Work harder to develop effective compliance and verification mechanisms. There is still an enormous lack of trust among those sitting at the table in Copenhagen. Many countries fear that others will not honour their negotiated treaty commitments because of the difficulties of monitoring carbon emissions under a voluntary reporting system.

The World Trade Organization offers a good model for dealing with these problems via its disputes-settlement procedures and monitoring mechanisms for the review of trade policies. Like the WTO, a climate-change agreement will also need clear rules, effective monitoring and penalties for non-compliance.

Energize a coalition of business and environmental interests to work for imaginative solutions. Some businesses could benefit from carbon reductions. Others can create new benefits by developing alternative products and processes.

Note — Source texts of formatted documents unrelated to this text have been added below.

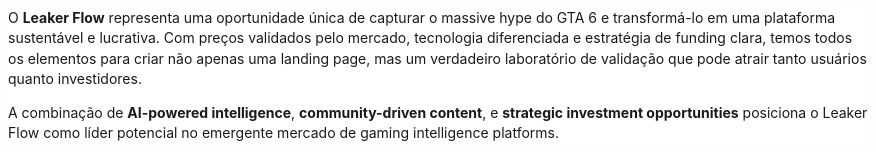 O **Leaker Flow** representa uma oportunidade única de capturar o massive hype do GTA 6 e transformá-lo em uma plataforma sustentável e lucrativa. Com preços validados pelo mercado, tecnologia diferenciada e estratégia de funding clara, temos todos os elementos para criar não apenas uma landing page, mas um verdadeiro laboratório de validação que pode atrair tanto usuários quanto investidores.

A combinação de **AI-powered intelligence**, **community-driven content**, e **strategic investment opportunities** posiciona o Leaker Flow como líder potencial no emergente mercado de gaming intelligence platforms.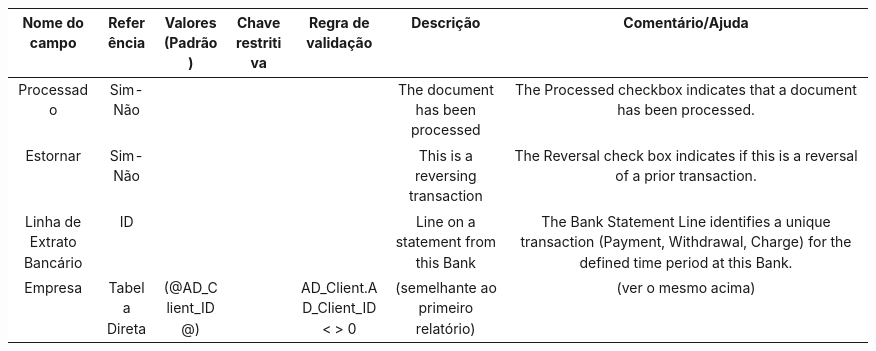 <div class="table-contents">

|          Nome do campo          |      Referência      |                                                  Valores (Padrão)                                                  |       Chave restritiva        |                                                                                                                                                                                                                       Regra de validação                                                                                                                                                                                                                       |                           Descrição                           |                                                                          Comentário/Ajuda                                                                          |
| :-----------------------------: | :------------------: | :----------------------------------------------------------------------------------------------------------------: | :---------------------------: | :------------------------------------------------------------------------------------------------------------------------------------------------------------------------------------------------------------------------------------------------------------------------------------------------------------------------------------------------------------------------------------------------------------------------------------------------------------: | :-----------------------------------------------------------: | :----------------------------------------------------------------------------------------------------------------------------------------------------------------: |
|           Processado            |       Sim-Não        |                                                                                                                    |                               |                                                                                                                                                                                                                                                                                                                                                                                                                                                                |                The document has been processed                |                                                The Processed checkbox indicates that a document has been processed.                                                |
|            Estornar             |       Sim-Não        |                                                                                                                    |                               |                                                                                                                                                                                                                                                                                                                                                                                                                                                                |                This is a reversing transaction                |                                           The Reversal check box indicates if this is a reversal of a prior transaction.                                           |
|    Linha de Extrato Bancário    |          ID          |                                                                                                                    |                               |                                                                                                                                                                                                                                                                                                                                                                                                                                                                |              Line on a statement from this Bank               |                  The Bank Statement Line identifies a unique transaction (Payment, Withdrawal, Charge) for the defined time period at this Bank.                   |
|             Empresa             |    Tabela Direta     |                                                 (@AD\_Client\_ID@)                                                 |                               |                                                                                                                                                                                                               AD\_Client.AD\_Client\_ID \< \> 0                                                                                                                                                                                                                |              (semelhante ao primeiro relatório)               |                                                                        (ver o mesmo acima)                                                                         |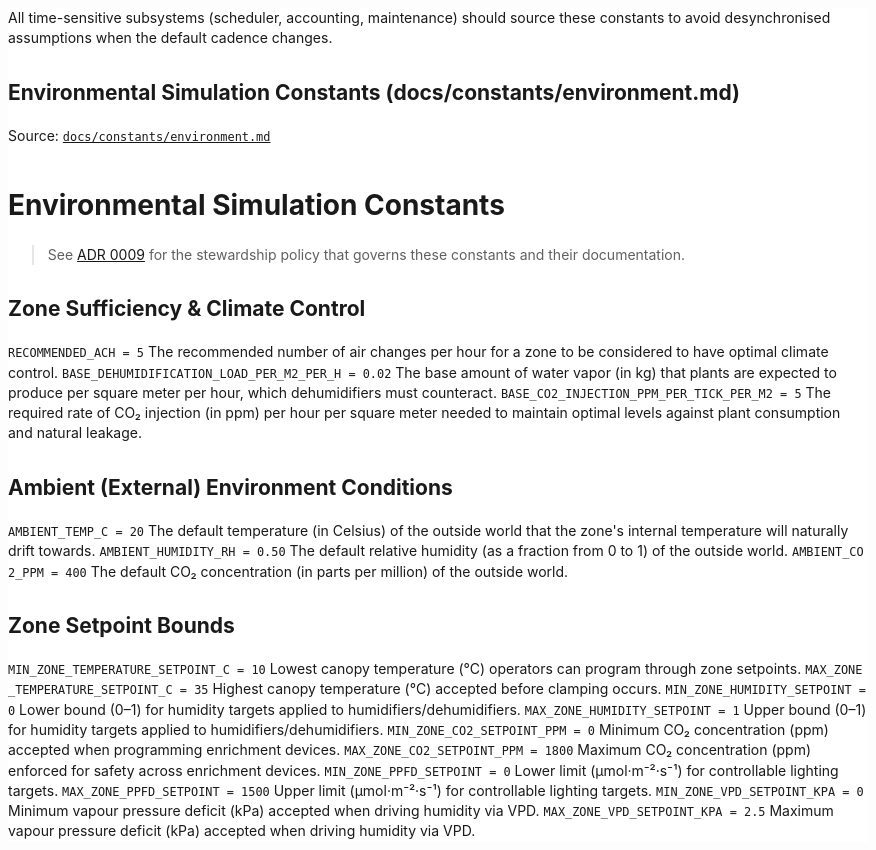 All time-sensitive subsystems (scheduler, accounting, maintenance) should source
these constants to avoid desynchronised assumptions when the default cadence
changes.

## Environmental Simulation Constants (docs/constants/environment.md)

Source: [`docs/constants/environment.md`](../docs/constants/environment.md)

# Environmental Simulation Constants

> See [ADR 0009](../system/adr/0009-simulation-constants-governance.md) for the
> stewardship policy that governs these constants and their documentation.

## Zone Sufficiency & Climate Control

`RECOMMENDED_ACH = 5`
The recommended number of air changes per hour for a zone to be considered to have optimal climate control.
`BASE_DEHUMIDIFICATION_LOAD_PER_M2_PER_H = 0.02`
The base amount of water vapor (in kg) that plants are expected to produce per square meter per hour, which dehumidifiers must counteract.
`BASE_CO2_INJECTION_PPM_PER_TICK_PER_M2 = 5`
The required rate of CO₂ injection (in ppm) per hour per square meter needed to maintain optimal levels against plant consumption and natural leakage.

## Ambient (External) Environment Conditions

`AMBIENT_TEMP_C = 20`
The default temperature (in Celsius) of the outside world that the zone's internal temperature will naturally drift towards.
`AMBIENT_HUMIDITY_RH = 0.50`
The default relative humidity (as a fraction from 0 to 1) of the outside world.
`AMBIENT_CO2_PPM = 400`
The default CO₂ concentration (in parts per million) of the outside world.

## Zone Setpoint Bounds

`MIN_ZONE_TEMPERATURE_SETPOINT_C = 10`
Lowest canopy temperature (°C) operators can program through zone setpoints.
`MAX_ZONE_TEMPERATURE_SETPOINT_C = 35`
Highest canopy temperature (°C) accepted before clamping occurs.
`MIN_ZONE_HUMIDITY_SETPOINT = 0`
Lower bound (0–1) for humidity targets applied to humidifiers/dehumidifiers.
`MAX_ZONE_HUMIDITY_SETPOINT = 1`
Upper bound (0–1) for humidity targets applied to humidifiers/dehumidifiers.
`MIN_ZONE_CO2_SETPOINT_PPM = 0`
Minimum CO₂ concentration (ppm) accepted when programming enrichment devices.
`MAX_ZONE_CO2_SETPOINT_PPM = 1800`
Maximum CO₂ concentration (ppm) enforced for safety across enrichment devices.
`MIN_ZONE_PPFD_SETPOINT = 0`
Lower limit (µmol·m⁻²·s⁻¹) for controllable lighting targets.
`MAX_ZONE_PPFD_SETPOINT = 1500`
Upper limit (µmol·m⁻²·s⁻¹) for controllable lighting targets.
`MIN_ZONE_VPD_SETPOINT_KPA = 0`
Minimum vapour pressure deficit (kPa) accepted when driving humidity via VPD.
`MAX_ZONE_VPD_SETPOINT_KPA = 2.5`
Maximum vapour pressure deficit (kPa) accepted when driving humidity via VPD.
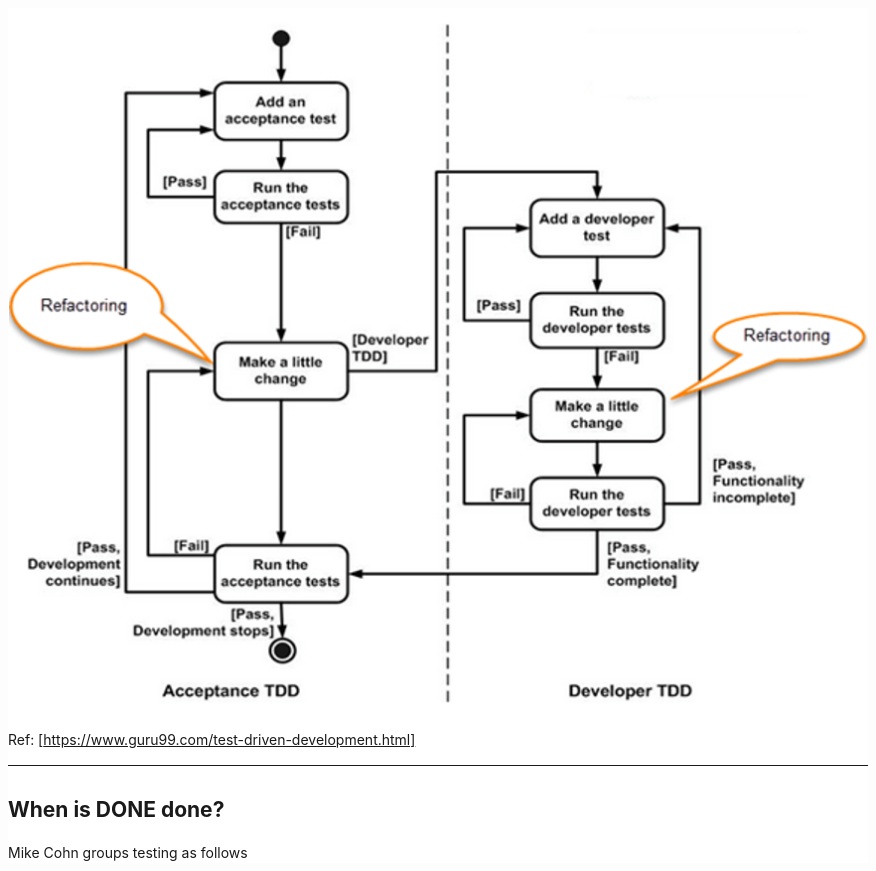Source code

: ![ATDD Workflow](./images/ATDD.png)

Ref: [https://www.guru99.com/test-driven-development.html]

---

## When is DONE done?

Mike Cohn groups testing as follows

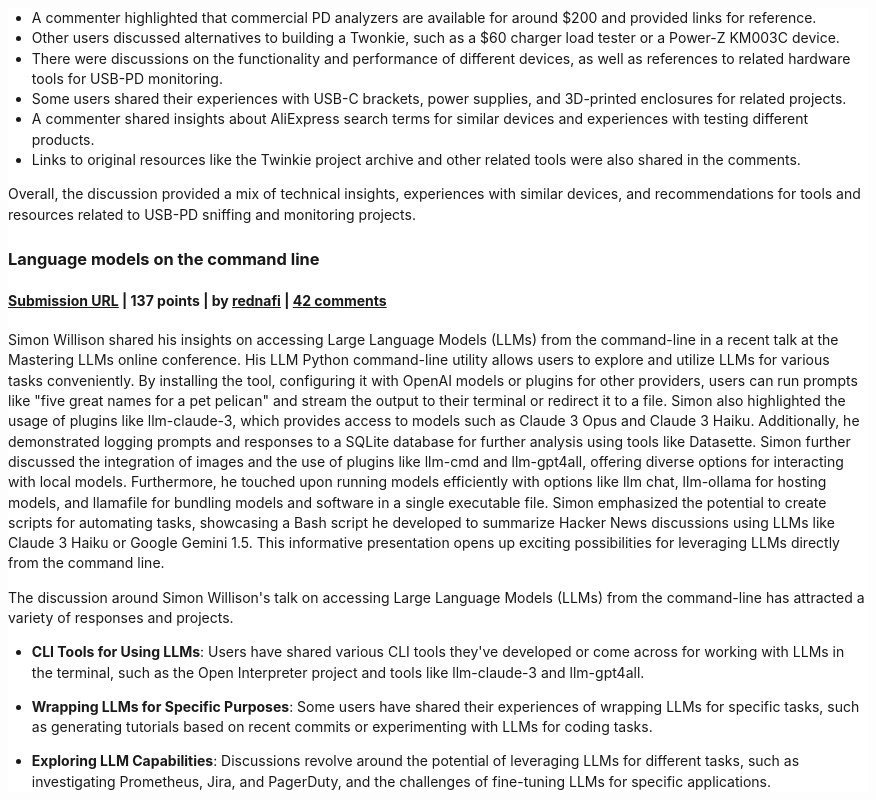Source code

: - A commenter highlighted that commercial PD analyzers are available for around $200 and provided links for reference.
- Other users discussed alternatives to building a Twonkie, such as a $60 charger load tester or a Power-Z KM003C device.
- There were discussions on the functionality and performance of different devices, as well as references to related hardware tools for USB-PD monitoring.
- Some users shared their experiences with USB-C brackets, power supplies, and 3D-printed enclosures for related projects.
- A commenter shared insights about AliExpress search terms for similar devices and experiences with testing different products.
- Links to original resources like the Twinkie project archive and other related tools were also shared in the comments.

Overall, the discussion provided a mix of technical insights, experiences with similar devices, and recommendations for tools and resources related to USB-PD sniffing and monitoring projects.

### Language models on the command line

#### [Submission URL](https://simonwillison.net/2024/Jun/17/cli-language-models/) | 137 points | by [rednafi](https://news.ycombinator.com/user?id=rednafi) | [42 comments](https://news.ycombinator.com/item?id=40782755)

Simon Willison shared his insights on accessing Large Language Models (LLMs) from the command-line in a recent talk at the Mastering LLMs online conference. His LLM Python command-line utility allows users to explore and utilize LLMs for various tasks conveniently. By installing the tool, configuring it with OpenAI models or plugins for other providers, users can run prompts like "five great names for a pet pelican" and stream the output to their terminal or redirect it to a file. Simon also highlighted the usage of plugins like llm-claude-3, which provides access to models such as Claude 3 Opus and Claude 3 Haiku. Additionally, he demonstrated logging prompts and responses to a SQLite database for further analysis using tools like Datasette. Simon further discussed the integration of images and the use of plugins like llm-cmd and llm-gpt4all, offering diverse options for interacting with local models. Furthermore, he touched upon running models efficiently with options like llm chat, llm-ollama for hosting models, and llamafile for bundling models and software in a single executable file. Simon emphasized the potential to create scripts for automating tasks, showcasing a Bash script he developed to summarize Hacker News discussions using LLMs like Claude 3 Haiku or Google Gemini 1.5. This informative presentation opens up exciting possibilities for leveraging LLMs directly from the command line.

The discussion around Simon Willison's talk on accessing Large Language Models (LLMs) from the command-line has attracted a variety of responses and projects. 

- **CLI Tools for Using LLMs**: Users have shared various CLI tools they've developed or come across for working with LLMs in the terminal, such as the Open Interpreter project and tools like llm-claude-3 and llm-gpt4all.

- **Wrapping LLMs for Specific Purposes**: Some users have shared their experiences of wrapping LLMs for specific tasks, such as generating tutorials based on recent commits or experimenting with LLMs for coding tasks.

- **Exploring LLM Capabilities**: Discussions revolve around the potential of leveraging LLMs for different tasks, such as investigating Prometheus, Jira, and PagerDuty, and the challenges of fine-tuning LLMs for specific applications.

Major change occurs when advocacy and key interest groups come together in support. That is what produced the Montreal Protocol to protect the ozone layer. It is probably too late to galvanize such a coalition now, and it would take real leadership to do it. Al Gore did not succeed because he made less of a pitch to the business interests than to environmentalists. Yet, ultimately, such a coalition will be necessary for any agreement.

The impasse at Copenhagen is not insurmountable. But it will take creativity and hard thinking outside the box of traditional multilateral diplomacy to break it.

The authors are steering group members of the Vienna-based International Institute for Applied Systems Analysis program on negotiation. Fen Osler Hampson is director of the Norman Paterson School of International Affairs at Carleton University. William Zartman is professor emeritus at Johns Hopkins University's Paul H. Nitze School of Advanced International Studies.